• Request 1: Please translate this sentence from the earnings call excerpt into Spanish: "As compared to last year, the total growth was 8%."

Sir, firstly, I wanted to again understand on the realization part. You did mention about change in geographic mix in your opening remarks. If you can just elaborate on the same? And if you can provide us with the regional volume streams for this 1Q?

Ashok Bhandari

executive
#11

Mr. Agarwal, please appreciate that if you are growing at a greater pace than your peer group volume-wise, it will have some appertinent cost with it. Now the cost estimation for taking additional volume was at level x based on the price prevailing in April. And as the price and demand scenario both deteriorated, though we could get the additional volume, we could not get remunerative or better pricing. That is point number one. Point number two is, there has been a marginal shift from North to East. Now unfortunately, East, it was the lowest realization region. And so it pulled down my weighted average realization, having a consequential effect on EBITDA. This also resulted in a very marginal increase in the lead distance. The lead distance quarter-on-quarter increased by about 25 kilometers -- yes, sorry, 21 kilometers, which had its consequential effect on logistic costs. Thirdly, as Neeraj pointed out to you guys, the stabilization -- the consumption of major stores and spares for stabilizing both Nawalgarh and Guntur had also increased beyond our estimates. This has all pulled down the EBITDA.

Aman Agarwal

analyst
#12

Understood, sir. Sir, secondly, on the region-specific volume growth and utilization, if you can provide the numbers, that would be really helpful.

Ashok Bhandari

executive
#13

Volume growth region-wise?

Aman Agarwal

analyst
#14

Yes, sir.

Ashok Bhandari

executive
#15

We will give you. I'm asking Mr. Subhash Jajoo to share this with you.

Subhash Jajoo

executive
#16

Yes. As compared to last year, the total growth was 8%. And region-wise, it is 7% in North, 15% in East, and around minus 5% in South. And on a quarter-on-quarter basis, the growth is 1%, where it is minus 3% in North, 11% plus East, and minus 4% South.

Operator

operator
#17

[Operator Instructions] The next question is from the line of Jyoti Gupta from Nirmal Bang.

• Material provided:
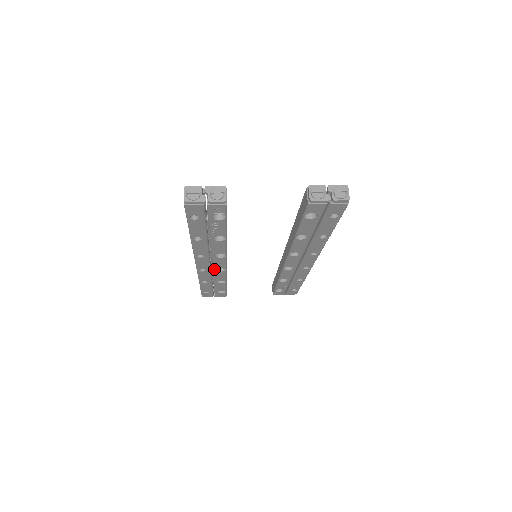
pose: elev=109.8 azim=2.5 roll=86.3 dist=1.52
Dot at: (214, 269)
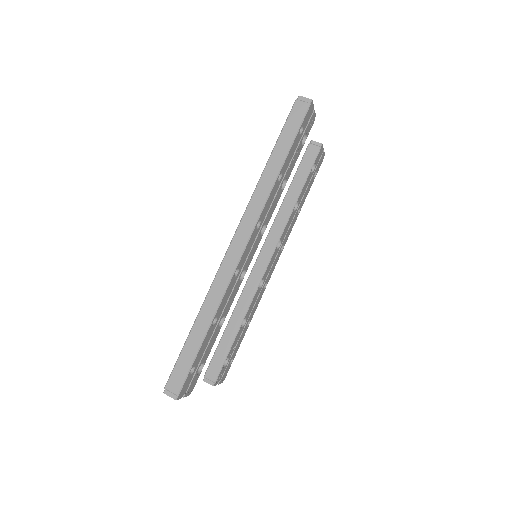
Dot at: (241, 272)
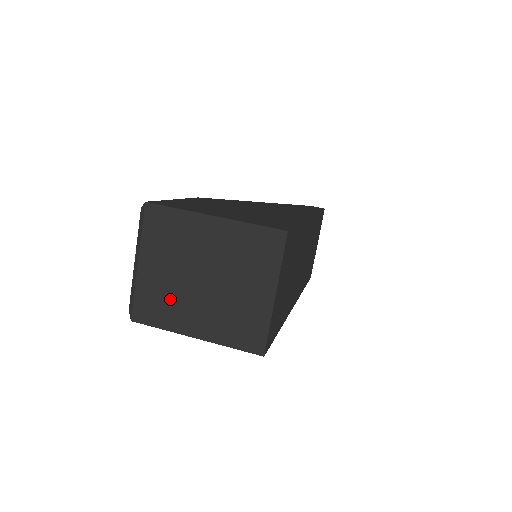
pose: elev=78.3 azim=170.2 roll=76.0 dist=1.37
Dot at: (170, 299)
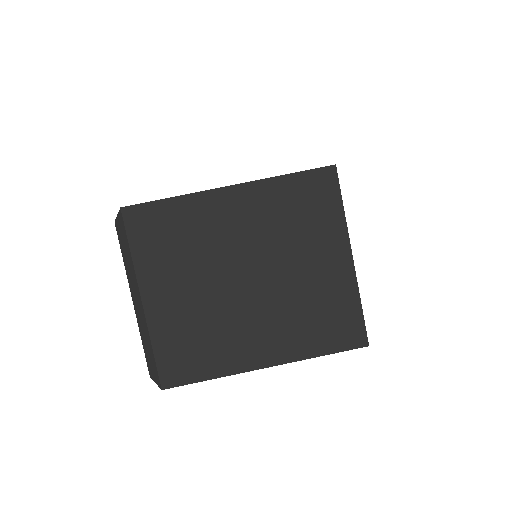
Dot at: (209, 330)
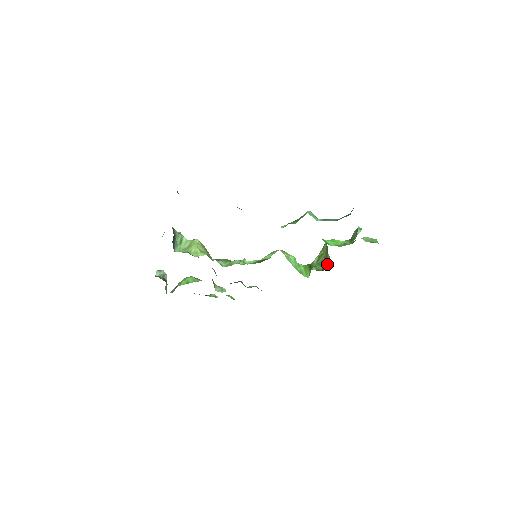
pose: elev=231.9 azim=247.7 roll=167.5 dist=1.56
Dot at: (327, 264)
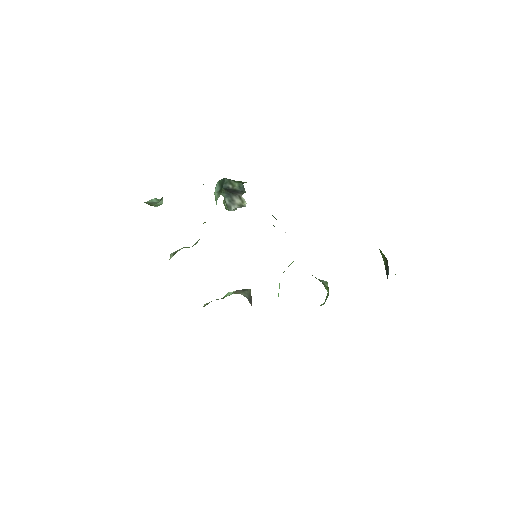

• Request 2: Count the lines in the entries above that contain the string "azim". Reply with only the number.

• Result 1: En comparación con el año pasado, el crecimiento total fue del 8 %.

• Result 2: 3